Sans revalorisation, c’est la démédicalisation chronique qui augmente :
A 45 € par séance au minimum, il est compréhensible que les masseurs-kinésithérapeutes et jeunes diplômés en particulier s’orientent exclusivement vers l’ostéopathie, les soins bien-être ou le préventif…. Et s’installent de plus en plus tard.
 
Paupérisation et démédicalisation sont synonymes d’amplification des problèmes démographiques.
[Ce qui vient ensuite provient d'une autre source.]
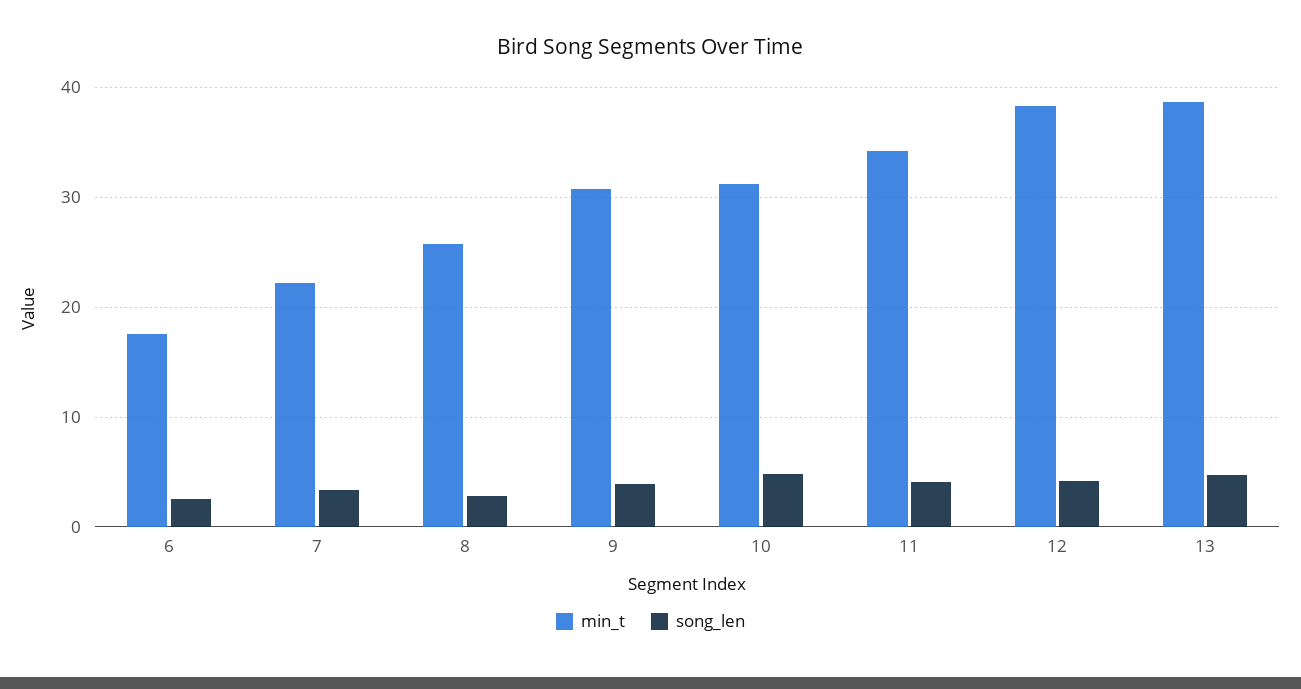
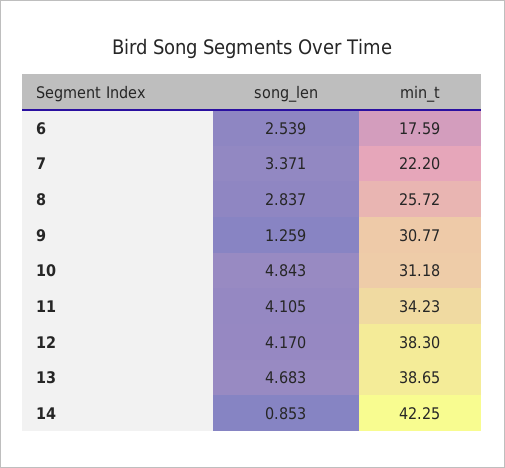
song_len, 9: 4 -> 1.259
song_len, 14: none -> 0.853
min_t, 14: none -> 42.25

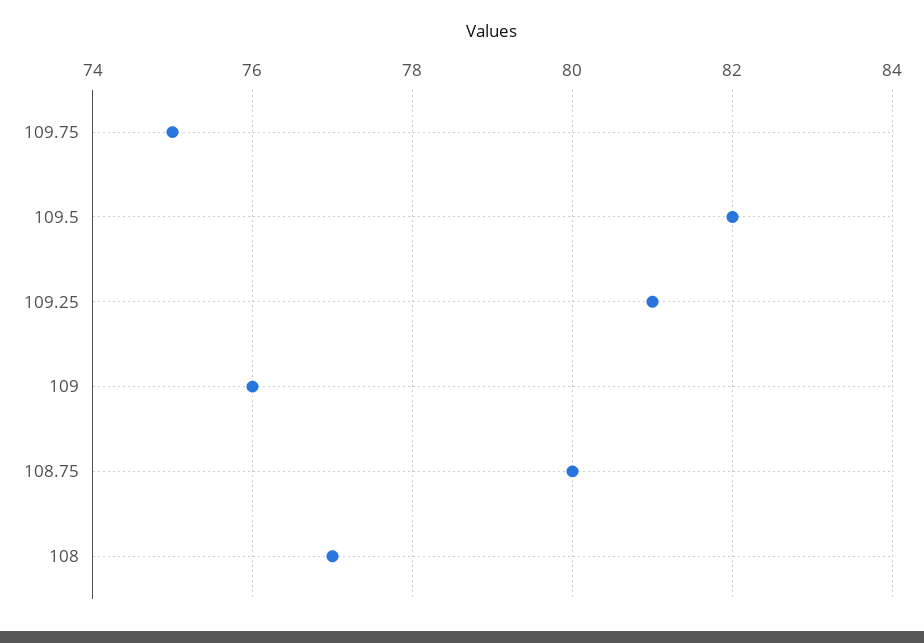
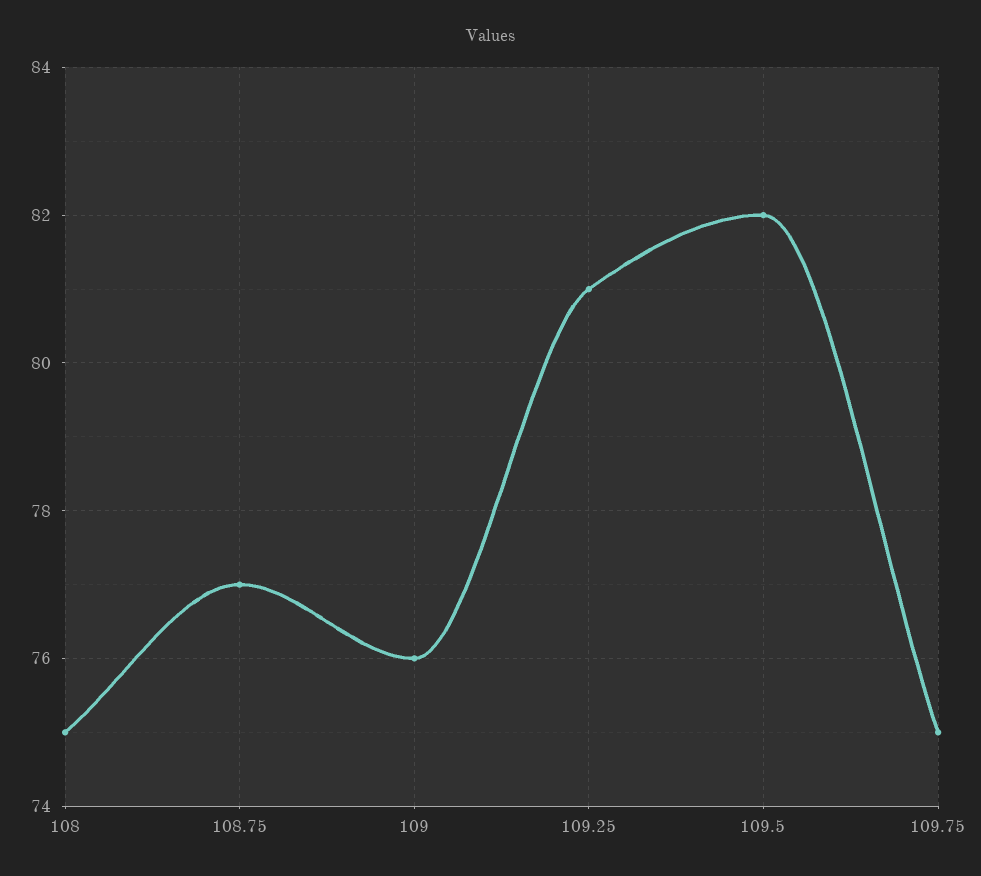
108.75: 80 -> 77
108: 77 -> 75

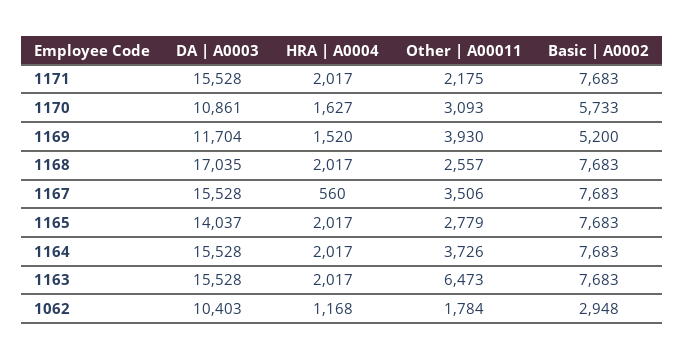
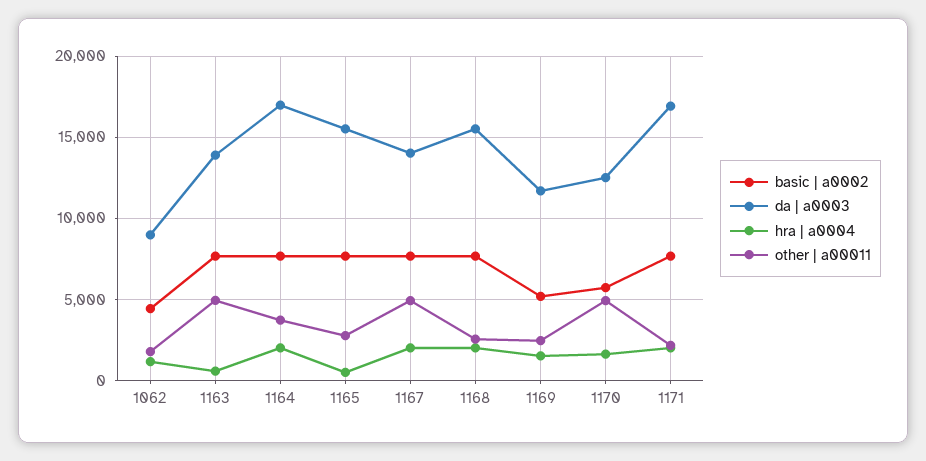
DA | A0003, 1171: 15528 -> 17000
DA | A0003, 1170: 10861 -> 12500
Other | A00011, 1170: 3093 -> 5000
Other | A00011, 1169: 3930 -> 2500
DA | A0003, 1168: 17035 -> 15500
DA | A0003, 1167: 15528 -> 14000
HRA | A0004, 1167: 560 -> 2000
Other | A00011, 1167: 3506 -> 5000
DA | A0003, 1165: 14037 -> 15500
HRA | A0004, 1165: 2017 -> 500
DA | A0003, 1164: 15528 -> 17000
DA | A0003, 1163: 15528 -> 14000
HRA | A0004, 1163: 2017 -> 500
Other | A00011, 1163: 6473 -> 5000
DA | A0003, 1062: 10403 -> 9000
Basic | A0002, 1062: 2948 -> 4500

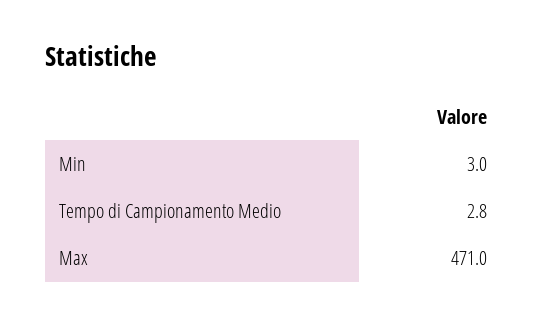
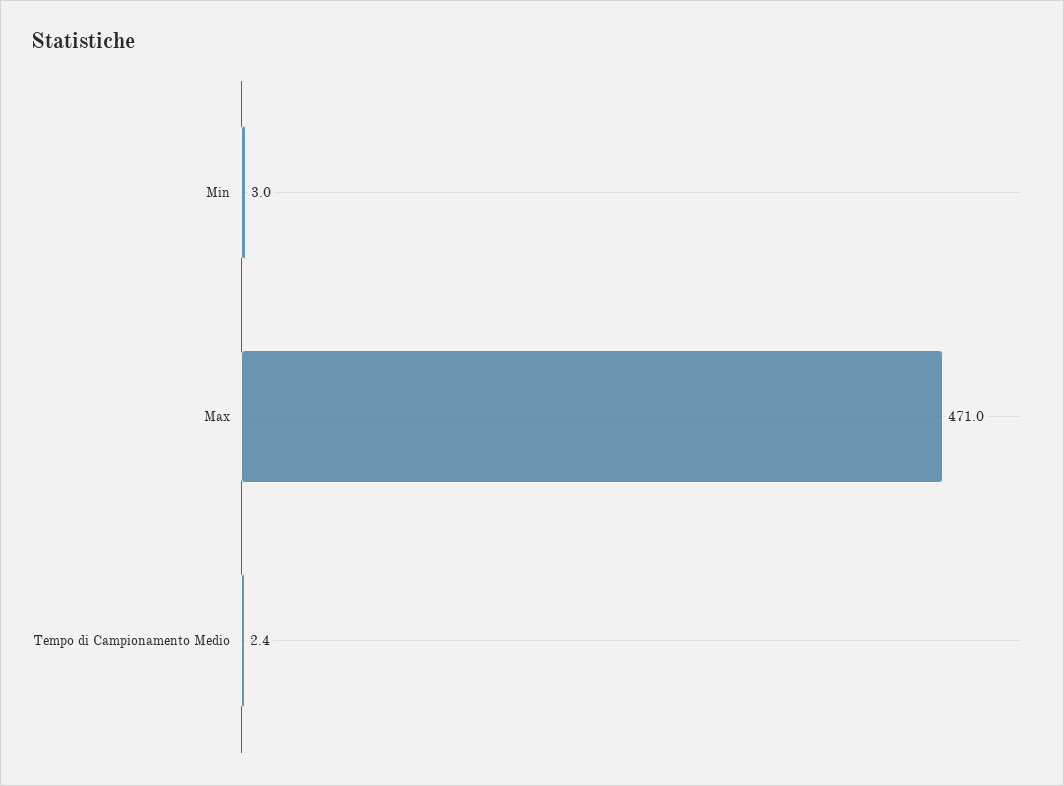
Tempo di Campionamento Medio: 2.8 -> 2.4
Alors que la politique actuelle vise à renforcer l’implantation des professionnels de santé dans les zones déficitaires, bientôt on ne trouvera plus de kinés dans les zones déjà durement touchées en la matière par manque d’écoute de la profession.
 
CONSTAT
13 ans sans revalorisation des actes de masso-kinésithérapie (octobre 1999 - juillet 2012)
PUIS de nouveau 3 ans sans revalorisation (depuis juillet 2012)
Depuis 2007, chaque mois, les dépenses de masso-kinésithérapie diminuent
Depuis 2007, chaque mois, les dépenses de masso-kinésithérapie sont maîtrisées
Depuis 2007, les charges augmentent ;
Le résultat moyen des cabinets est en diminution lente MAIS constante
Le kiné se déplace à domicile pour 2,50 €
L’acte moyen est à 16,15 €.
 
 
 
 
PROPOSITIONS DE LA FFMKR

La FFMKR exige que les AMS, AMK et AMC soient fortement revalorisées
La FFMKR exige également une revalorisation des frais de déplacement et des indemnités kilométriques.